Malgré tout, il y a également lieu de s'inquiéter de l'impact psychologique qu'une catastrophe pourrait avoir sur une population déjà vulnérable, où beaucoup ont été victimes ou témoins d'actes de violence extrême lorsqu'ils ont fui leur foyer au Myanmar.
« Nous nous efforçons de diminuer leur appréhension. »
Afin de se préparer au mieux à une telle éventualité, le HCR travaille en étroite collaboration avec les autorités bangladaises pour former des réfugiés rohingyas qui pourront œuvrer comme intervenants psychologiques de premier secours.
« Tout le monde a peur des catastrophes naturelles auxquelles on peut s'attendre, » explique Mohammed Mostafa Kamal, 24 ans, l'un des nombreux réfugiés rohingyas formés à la sensibilisation communautaire par le HCR. « Nous ne savons pas nous-mêmes si nous pourrons en réchapper, en cas de catastrophe. »
« Les gens ne réagissent pas tous de la même manière, » renchérit Ayub Khan, un autre stagiaire de 22 ans. Il a fui les violences qui ont explosé dans son village proche de Maungdaw au Myanmar, laissant derrière lui deux frères qui ont été arrêtés par les autorités. « Ceux qui comme moi ont laissé derrière eux des membres de leur famille ne sont pas en paix. Ils ne peuvent pas oublier. La crainte de la mousson ne fait qu'augmenter notre anxiété. »

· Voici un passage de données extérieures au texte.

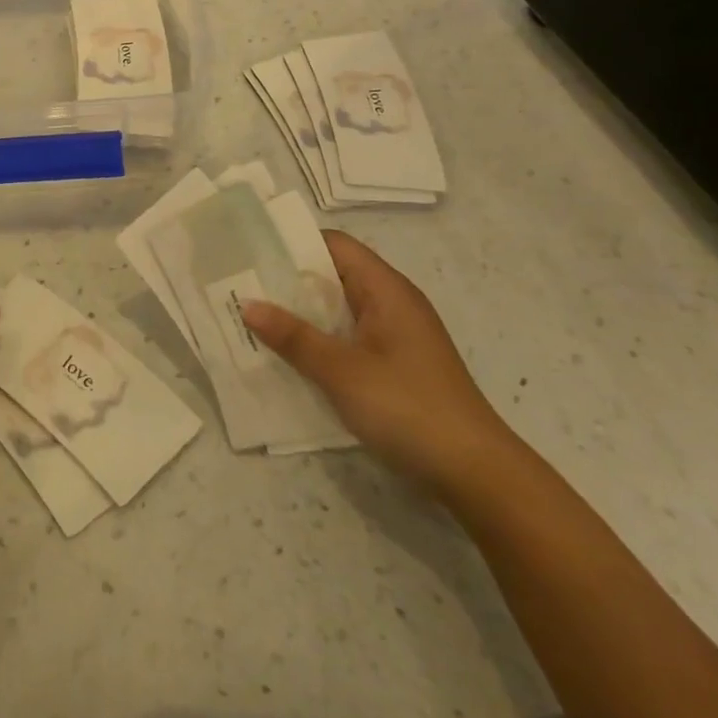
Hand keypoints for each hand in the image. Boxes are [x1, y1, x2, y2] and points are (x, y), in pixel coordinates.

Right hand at [242, 229, 515, 492]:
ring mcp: (396, 335)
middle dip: (288, 280)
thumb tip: (246, 304)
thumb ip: (293, 337)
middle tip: (240, 284)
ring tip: (253, 317)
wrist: (477, 474)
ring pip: (338, 309)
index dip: (293, 242)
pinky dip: (318, 338)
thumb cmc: (408, 408)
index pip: (334, 245)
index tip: (251, 250)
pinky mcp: (395, 364)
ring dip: (300, 313)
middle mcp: (392, 302)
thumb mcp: (342, 371)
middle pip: (333, 275)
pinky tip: (289, 355)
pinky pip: (348, 336)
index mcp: (386, 289)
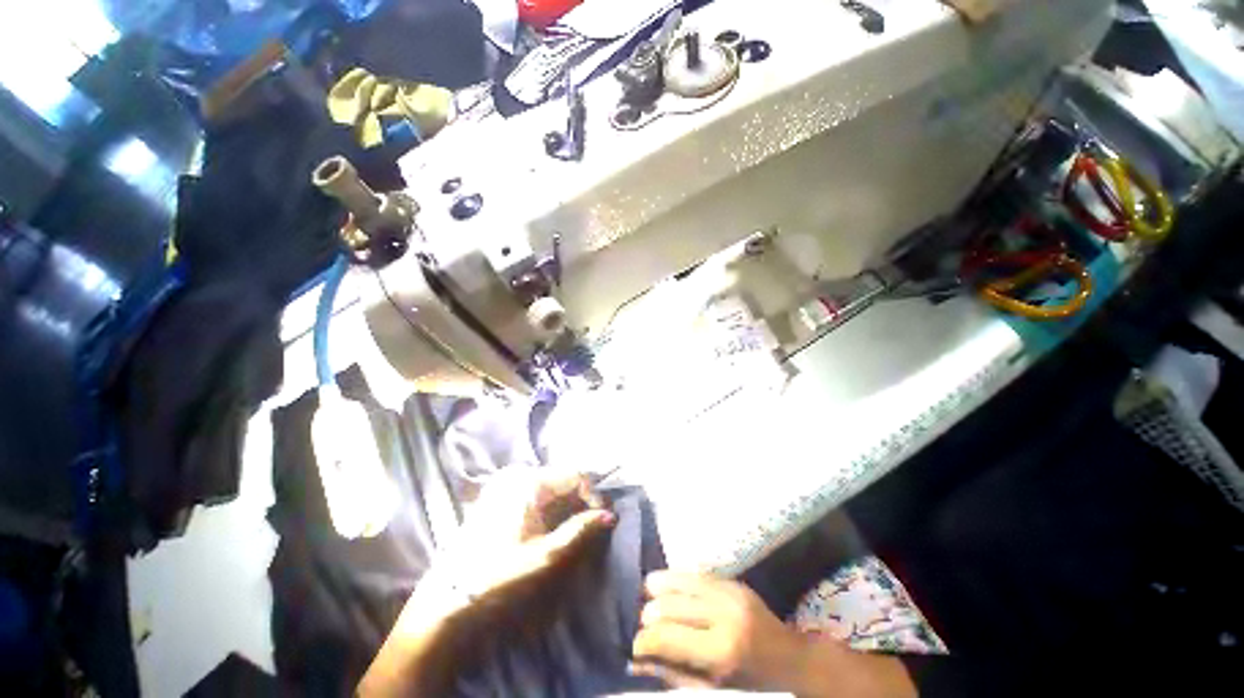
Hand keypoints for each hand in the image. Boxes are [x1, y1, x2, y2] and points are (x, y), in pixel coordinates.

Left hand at [438, 467, 615, 605]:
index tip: (603, 520)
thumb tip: (609, 516)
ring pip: (549, 484)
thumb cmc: (500, 575)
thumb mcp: (546, 555)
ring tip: (573, 528)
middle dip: (581, 500)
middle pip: (562, 477)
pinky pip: (533, 490)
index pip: (576, 474)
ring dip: (565, 503)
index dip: (594, 495)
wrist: (449, 598)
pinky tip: (550, 526)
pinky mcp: (497, 493)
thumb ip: (580, 530)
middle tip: (591, 525)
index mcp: (530, 481)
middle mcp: (517, 473)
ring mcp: (504, 482)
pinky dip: (548, 505)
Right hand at [631, 571, 810, 690]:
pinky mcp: (733, 581)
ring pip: (681, 581)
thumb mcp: (712, 689)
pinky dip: (677, 579)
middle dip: (648, 614)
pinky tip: (667, 585)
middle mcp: (723, 614)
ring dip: (658, 588)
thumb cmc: (752, 684)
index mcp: (721, 651)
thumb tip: (635, 662)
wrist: (792, 659)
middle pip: (670, 605)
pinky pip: (696, 574)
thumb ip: (673, 673)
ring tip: (646, 595)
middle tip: (642, 624)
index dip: (643, 641)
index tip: (635, 647)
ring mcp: (729, 592)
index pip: (667, 637)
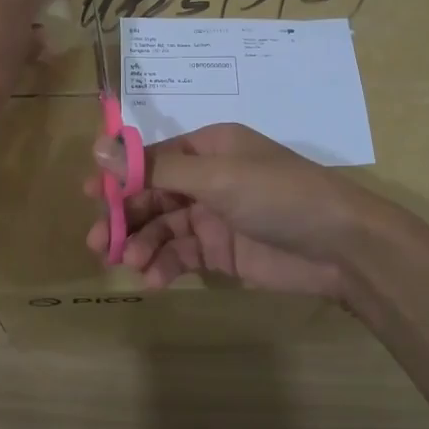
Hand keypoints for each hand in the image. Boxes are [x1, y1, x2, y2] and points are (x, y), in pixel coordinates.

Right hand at [83, 122, 378, 301]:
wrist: (340, 248)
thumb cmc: (279, 196)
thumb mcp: (217, 177)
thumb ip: (156, 170)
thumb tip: (98, 148)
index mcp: (208, 149)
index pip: (152, 158)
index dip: (119, 176)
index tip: (88, 195)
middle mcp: (207, 179)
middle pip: (152, 195)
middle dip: (125, 216)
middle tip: (97, 242)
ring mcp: (213, 217)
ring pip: (162, 228)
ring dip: (142, 244)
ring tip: (129, 262)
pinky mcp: (220, 252)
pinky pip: (181, 255)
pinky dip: (164, 266)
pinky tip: (153, 279)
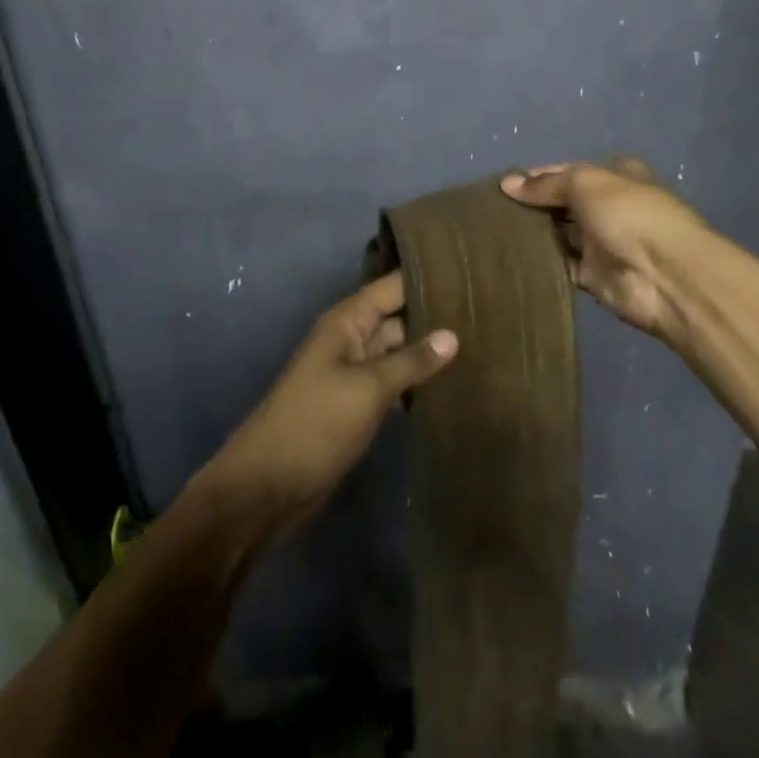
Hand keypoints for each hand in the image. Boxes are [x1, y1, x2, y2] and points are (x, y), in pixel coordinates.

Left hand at [202, 272, 456, 540]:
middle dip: (436, 316)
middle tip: (488, 315)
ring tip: (482, 346)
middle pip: (399, 316)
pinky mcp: (359, 402)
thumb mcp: (368, 388)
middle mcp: (352, 337)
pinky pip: (394, 381)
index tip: (470, 274)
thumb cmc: (317, 422)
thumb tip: (453, 335)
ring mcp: (355, 371)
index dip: (428, 278)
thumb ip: (412, 361)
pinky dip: (417, 383)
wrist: (270, 484)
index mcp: (348, 320)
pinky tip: (452, 387)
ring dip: (430, 352)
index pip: (393, 286)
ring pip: (399, 350)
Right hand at [499, 159, 712, 342]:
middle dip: (532, 204)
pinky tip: (511, 257)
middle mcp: (608, 206)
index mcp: (614, 176)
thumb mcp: (585, 183)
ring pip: (559, 234)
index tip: (504, 183)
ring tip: (492, 231)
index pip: (567, 171)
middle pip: (562, 203)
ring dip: (534, 233)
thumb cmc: (629, 214)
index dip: (537, 176)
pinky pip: (561, 265)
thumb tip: (507, 184)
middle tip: (491, 208)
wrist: (666, 277)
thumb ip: (546, 185)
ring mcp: (601, 242)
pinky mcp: (593, 276)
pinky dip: (541, 261)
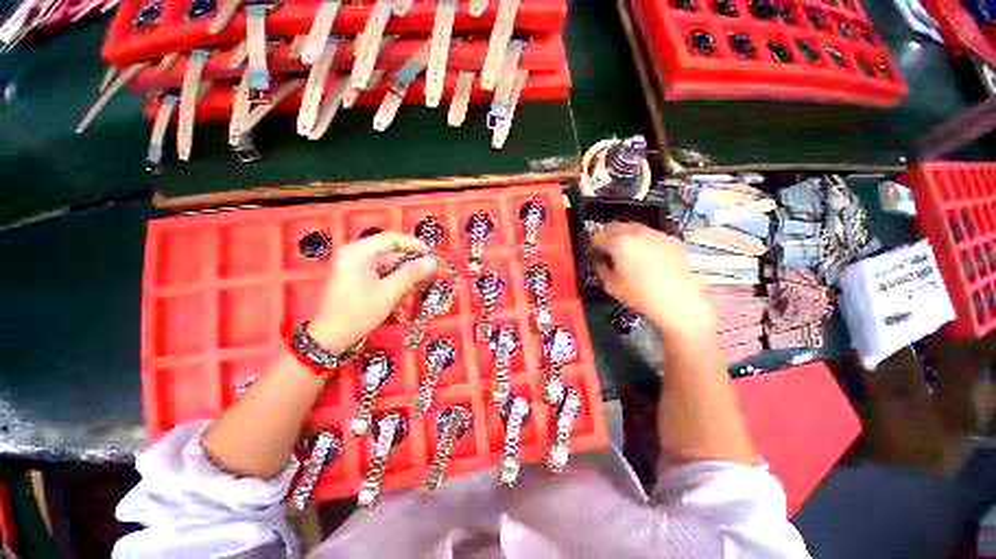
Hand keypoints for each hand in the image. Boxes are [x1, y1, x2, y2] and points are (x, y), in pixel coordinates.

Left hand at [308, 232, 436, 352]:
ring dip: (405, 271)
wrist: (331, 337)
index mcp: (357, 252)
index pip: (390, 239)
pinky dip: (396, 277)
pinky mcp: (359, 276)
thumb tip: (432, 261)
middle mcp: (356, 254)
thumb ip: (411, 274)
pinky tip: (407, 287)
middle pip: (390, 250)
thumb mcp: (388, 293)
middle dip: (410, 260)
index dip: (413, 244)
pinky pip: (383, 271)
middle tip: (430, 269)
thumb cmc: (358, 313)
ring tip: (421, 280)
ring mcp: (356, 265)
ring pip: (388, 262)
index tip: (431, 253)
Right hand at [591, 222, 715, 341]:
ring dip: (626, 234)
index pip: (598, 236)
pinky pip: (651, 234)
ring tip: (627, 249)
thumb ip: (601, 269)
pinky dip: (644, 240)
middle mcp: (637, 233)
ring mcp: (656, 234)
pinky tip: (647, 254)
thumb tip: (600, 261)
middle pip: (616, 226)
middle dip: (608, 234)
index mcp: (619, 243)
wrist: (679, 301)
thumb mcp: (611, 285)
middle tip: (607, 246)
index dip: (593, 243)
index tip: (594, 250)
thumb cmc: (640, 295)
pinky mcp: (672, 240)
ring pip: (635, 227)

La formation apportée par le HCR aux réfugiés bénévoles offre des outils pratiques pour soulager les craintes et repérer les personnes en grande détresse qu'il convient d'orienter vers d'autres spécialistes et prestataires de santé.
« Mon objectif est de former les bénévoles à l'écoute active, afin qu'ils encouragent les gens à se préparer au mieux à la mousson, » explique Mahmuda, formatrice et adjointe en santé mentale du HCR. « Nous nous efforçons de diminuer leur appréhension, car ils doivent être prêts à faire face à ce qui peut arriver, pour survivre dans les meilleures conditions. »

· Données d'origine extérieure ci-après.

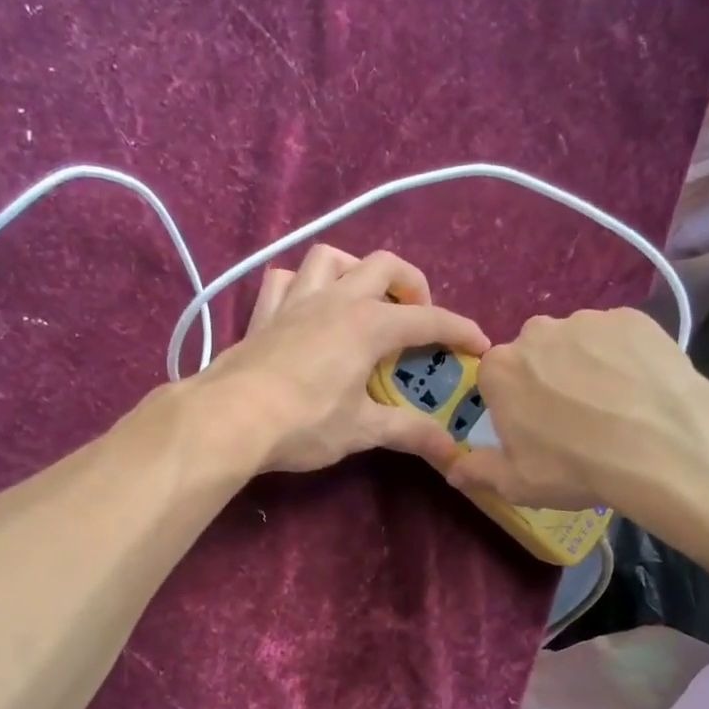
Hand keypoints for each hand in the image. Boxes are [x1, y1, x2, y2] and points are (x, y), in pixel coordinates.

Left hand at [195, 245, 489, 474]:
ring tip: (363, 300)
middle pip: (384, 266)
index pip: (427, 319)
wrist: (229, 418)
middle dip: (411, 284)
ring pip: (331, 258)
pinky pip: (284, 281)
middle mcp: (336, 300)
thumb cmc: (303, 422)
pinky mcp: (264, 314)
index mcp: (368, 325)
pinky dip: (301, 285)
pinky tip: (307, 307)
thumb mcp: (361, 430)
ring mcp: (296, 302)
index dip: (459, 329)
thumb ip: (408, 433)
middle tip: (417, 316)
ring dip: (354, 270)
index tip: (480, 343)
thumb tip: (451, 450)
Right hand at [446, 308, 708, 554]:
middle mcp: (537, 332)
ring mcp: (587, 320)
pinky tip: (641, 388)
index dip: (513, 405)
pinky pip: (618, 337)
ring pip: (577, 343)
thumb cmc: (576, 467)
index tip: (533, 429)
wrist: (663, 446)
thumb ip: (478, 471)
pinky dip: (624, 357)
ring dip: (586, 366)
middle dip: (547, 379)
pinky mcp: (633, 318)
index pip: (495, 379)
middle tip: (575, 418)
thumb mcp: (517, 483)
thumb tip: (453, 470)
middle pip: (535, 355)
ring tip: (616, 405)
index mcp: (500, 369)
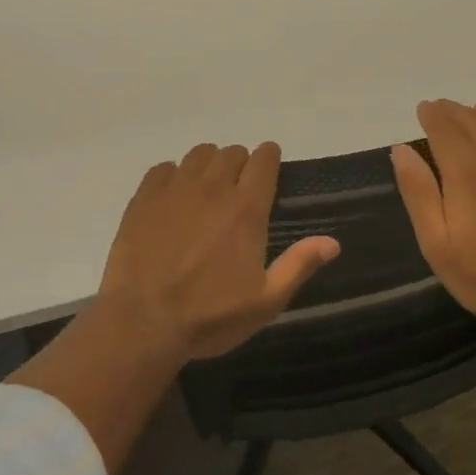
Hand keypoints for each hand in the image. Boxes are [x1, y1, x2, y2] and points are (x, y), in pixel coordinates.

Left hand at [96, 142, 340, 361]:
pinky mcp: (144, 198)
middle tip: (238, 187)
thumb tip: (332, 241)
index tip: (269, 167)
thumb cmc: (210, 316)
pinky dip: (173, 175)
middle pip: (231, 153)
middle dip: (240, 163)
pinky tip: (173, 197)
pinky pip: (163, 168)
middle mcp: (212, 188)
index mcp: (246, 209)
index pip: (263, 160)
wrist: (143, 321)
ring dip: (208, 164)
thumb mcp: (265, 302)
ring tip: (207, 188)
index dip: (269, 158)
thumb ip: (298, 265)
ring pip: (198, 154)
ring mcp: (174, 189)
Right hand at [391, 101, 475, 337]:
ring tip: (474, 114)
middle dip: (455, 111)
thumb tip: (402, 149)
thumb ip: (418, 192)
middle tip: (442, 110)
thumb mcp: (437, 243)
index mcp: (467, 174)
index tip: (423, 110)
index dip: (432, 114)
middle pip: (475, 119)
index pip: (446, 127)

Depuis la fin 2017, le HCR a renforcé son programme de santé mentale et de soutien psychosocial, dans le cadre de ses actions en faveur des réfugiés rohingyas.
« Dans des situations de déplacement de masse où les structures communautaires traditionnelles et les systèmes de soutien se sont écroulés, il est important de renforcer l'entr'aide au sein des communautés de réfugiés, » explique Mohamed Elshazly, un agent de santé mentale et de soutien psychosocial du HCR. « Cela implique de réunir les réfugiés dans un lieu clos et sûr où ils peuvent partager leurs expériences, chercher des solutions et s’apporter un soutien mutuel. »

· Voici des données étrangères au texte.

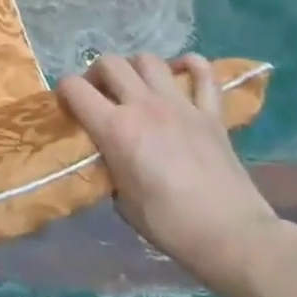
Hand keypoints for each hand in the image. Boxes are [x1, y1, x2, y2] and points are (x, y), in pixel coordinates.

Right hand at [57, 53, 288, 296]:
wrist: (232, 236)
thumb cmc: (169, 224)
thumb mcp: (121, 199)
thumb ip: (110, 166)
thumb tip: (110, 156)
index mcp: (115, 128)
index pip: (74, 88)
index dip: (64, 93)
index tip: (68, 109)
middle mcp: (144, 106)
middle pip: (110, 63)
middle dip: (96, 74)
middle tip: (100, 95)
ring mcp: (181, 105)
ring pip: (149, 60)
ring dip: (135, 68)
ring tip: (135, 87)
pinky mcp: (212, 113)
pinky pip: (204, 74)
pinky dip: (190, 65)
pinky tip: (181, 72)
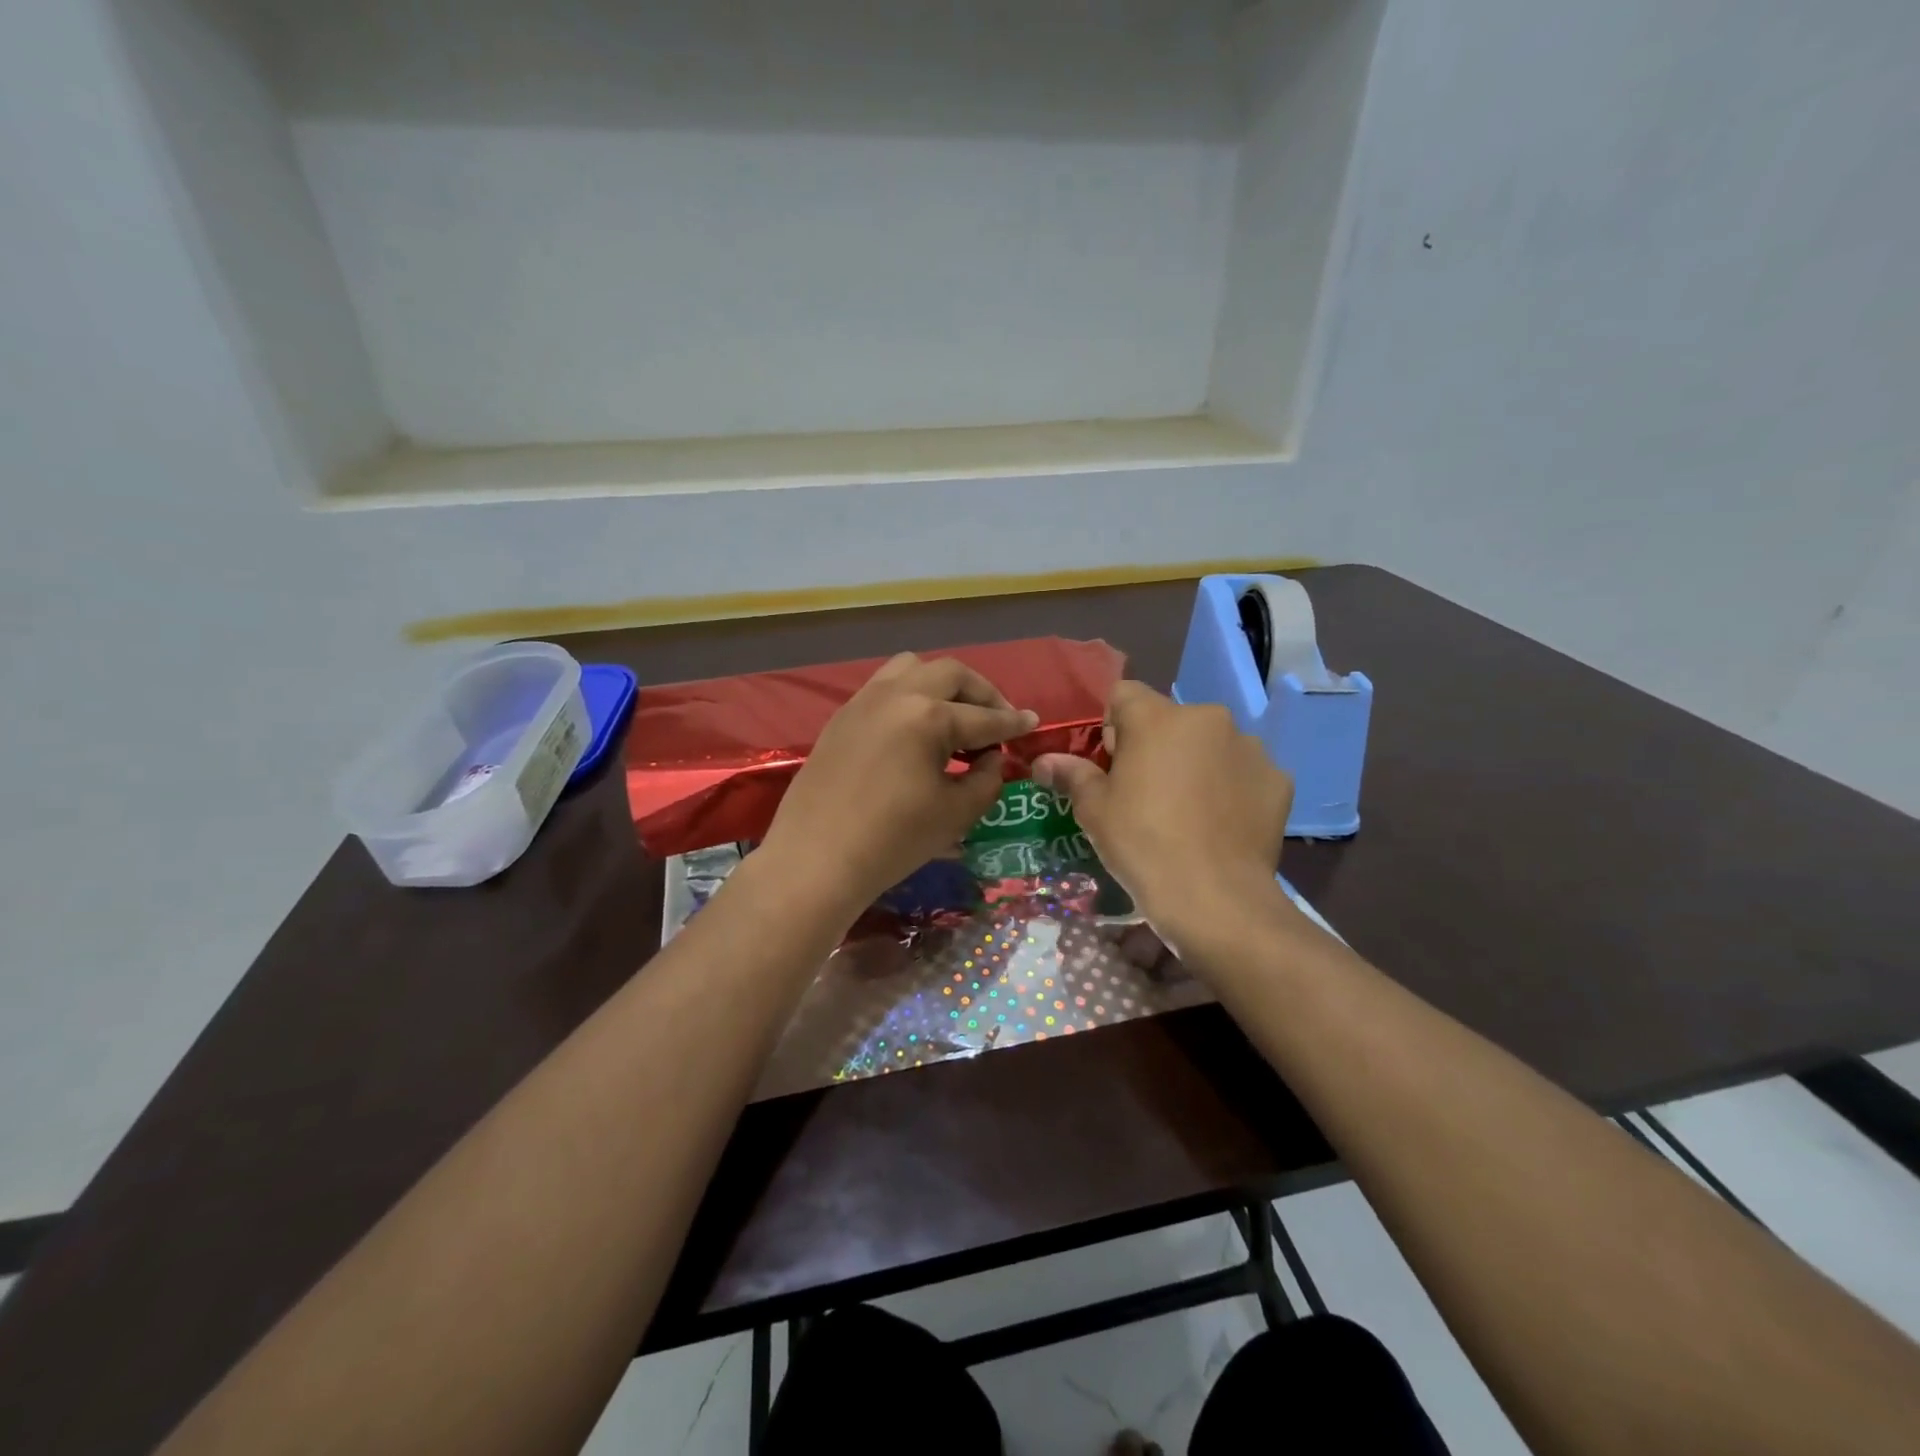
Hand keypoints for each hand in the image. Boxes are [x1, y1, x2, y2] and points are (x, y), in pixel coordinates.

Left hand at [758, 653, 1036, 918]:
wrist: (816, 860)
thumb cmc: (893, 841)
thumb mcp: (956, 813)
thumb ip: (987, 778)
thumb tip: (992, 758)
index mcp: (928, 716)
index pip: (984, 717)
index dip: (1012, 723)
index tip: (1032, 723)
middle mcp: (897, 695)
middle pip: (951, 674)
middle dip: (982, 693)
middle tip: (997, 719)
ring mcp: (864, 701)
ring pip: (912, 668)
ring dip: (942, 684)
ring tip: (955, 715)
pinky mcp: (842, 716)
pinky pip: (884, 686)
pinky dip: (910, 694)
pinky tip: (916, 727)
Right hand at [1032, 682, 1292, 950]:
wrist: (1215, 898)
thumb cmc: (1142, 844)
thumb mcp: (1094, 810)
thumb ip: (1071, 774)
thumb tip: (1044, 761)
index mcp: (1157, 718)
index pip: (1123, 695)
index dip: (1111, 726)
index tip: (1112, 765)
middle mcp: (1208, 718)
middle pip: (1170, 720)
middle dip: (1157, 746)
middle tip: (1147, 793)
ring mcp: (1249, 748)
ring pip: (1210, 744)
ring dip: (1196, 764)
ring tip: (1190, 812)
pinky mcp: (1277, 780)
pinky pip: (1243, 773)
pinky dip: (1231, 788)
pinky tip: (1221, 824)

À l'installation de réfugiés de Kutupalong, les violentes pluies déclenchées par l’orage s’apaisent alors que Formin achève son temps d'écoute avec Hanibi. « Grâce à Formin, je me sens plus en paix, » dit la grand-mère, visiblement soulagée. « Ça me fait du bien de lui parler. Nous avons vécu les mêmes expériences et fui nos villages respectifs. Je me sens proche d'elle, ce n'est pas comme si je parlais à un étranger. »
Même s'ils ont eux aussi leurs soucis, Formin et les autres bénévoles sont fiers de venir en aide aux membres de leur communauté. La formation leur a donné les outils nécessaires pour mieux tisser du lien avec les familles qu'ils rencontrent, les écouter, repérer leurs difficultés et leur offrir conseil.
Ainsi, dit Formin, ils apprennent « comment leur apporter du réconfort, leur offrir des conseils et les rassurer un peu sur l'avenir ».